PIC risks corrupting the entire process by paying outrageous and indefensible fees
Fair market value (FMV) is at once a complex and simple concept. Never mind trying to value a company from first principles, in its simplest definition FMV is the price at which a transaction concludes between a willing (and able) buyer and a willing seller. Willing buyers and sellers transact if supply equals demand — this follows from even the most rudimentary understanding of economic theory.
It is this equilibrium that clears the market, that drives the efficient allocation of scarce capital. It is a founding principle, which, if meddled with, will undermine the efficient working of the free market. It has been meddled with in SA.
A recent report that summarised fees (transactional and advisory) paid by the Public Investment Corporation (PIC) has found its way into the public domain, and its specifics have been well commented on.
The information contained in that report shows unquestionably that grossly extravagant payments were made to parties for services that no track record could justify as being even vaguely defensible if the rule of FMV is applied.
Transactional fees for intermediaries are mostly regulated and defined in financial markets. This is probably so because a fair price had to be reckoned on behalf of less sophisticated retail market participants who trade in the financial markets, to prevent them being ripped off by unscrupulous trading houses wanting to exploit their relative ignorance. Even without regulation though, market norms for intermediary commissions (such as estate agents) have developed over time and even those are negotiable. Imposed intermediaries compound the problem.
Advisory fees are a little more complex to pin down. The value of the advice may not always be obvious to either side at the time of dealing, certainty often only found with hindsight. But even so, there are boundaries of acceptance that competition within the industry helps to manage.
Some of the fees paid as reflected in the PIC summary are, however, nothing short of outrageous, indefensible, ridiculous, suspicious and probably downright fraudulent. While two informed and willing counterparties may well be able to deal at any price they wish, if there is a demonstrable transfer of wealth, it must have happened knowingly and consensually.
If you are doing such a transfer (at more than FMV) on behalf of people whose money you are legally mandated to manage — responsibly, to the best of your ability, in compliance with your fiduciary duty (and other laws and regulations) — you are surely breaking the law, let alone violating your own conscience.
If you then participate in any way in this mispriced deal, you’re an outright crook.
The evidence made public in the PIC report would suggest exactly such circumstances, and the punishment should fit the crime.
The imperative of transacting at FMV, however, goes beyond the specifics of this case.

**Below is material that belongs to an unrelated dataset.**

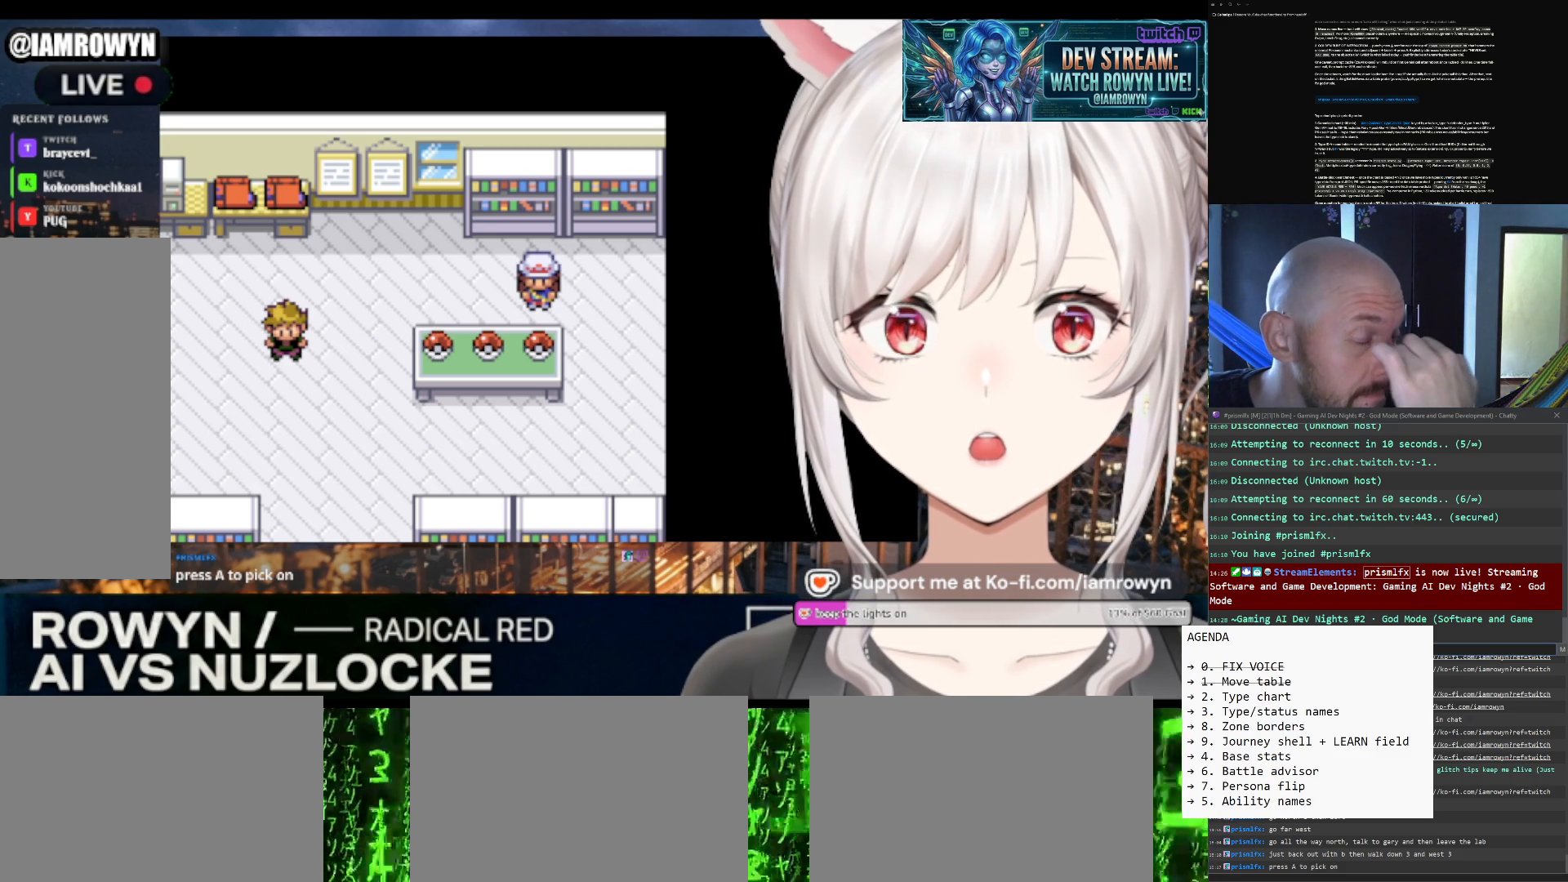
{"buttons": ["DPAD_DOWN"], "events": []}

If we don’t get this right, culturally, then the otherwise technical analysis of it is impotent. There must be, in the first instance, the desire to deal at FMV, the desire to seek it out, as a point of departure to all negotiations. Any process of dealing that doesn’t regard FMV as axiomatic will not best serve its participants.
In the end, even those initially favoured by cheating will find that their ill-gotten gains don’t provide any enduring satisfaction. On the contrary, they’ll simply call for more and more, as the marginal utility of disguised theft soon diminishes, to give way to guilt and new levels of greed, incapable of being satisfied.
Systemically, the market prices of affected goods and services become skewed. At some point this destroys value across the entire economy — people can’t survive on bubbles of air. Systems and procedures may nudge behaviour in the right direction, but they don’t solve the problem.
Putting the provision of services or the supply of assets out to tender matters little if you don’t know the FMV of what you’re looking for before you start.
There is little point in awarding the tender to the highest or lowest bidder (depending on whether you’re selling or buying), unless you know the price, at least more or less. FMV obviously includes fair margins.
Collusion, or even simple opportunism (let alone outright and obvious theft), will catch you out if you don’t know the right price.
Anyone presiding over the award of such contracts has a duty to determine FMV. In the absence of such knowledge, parties are disqualified from exercising final judgment.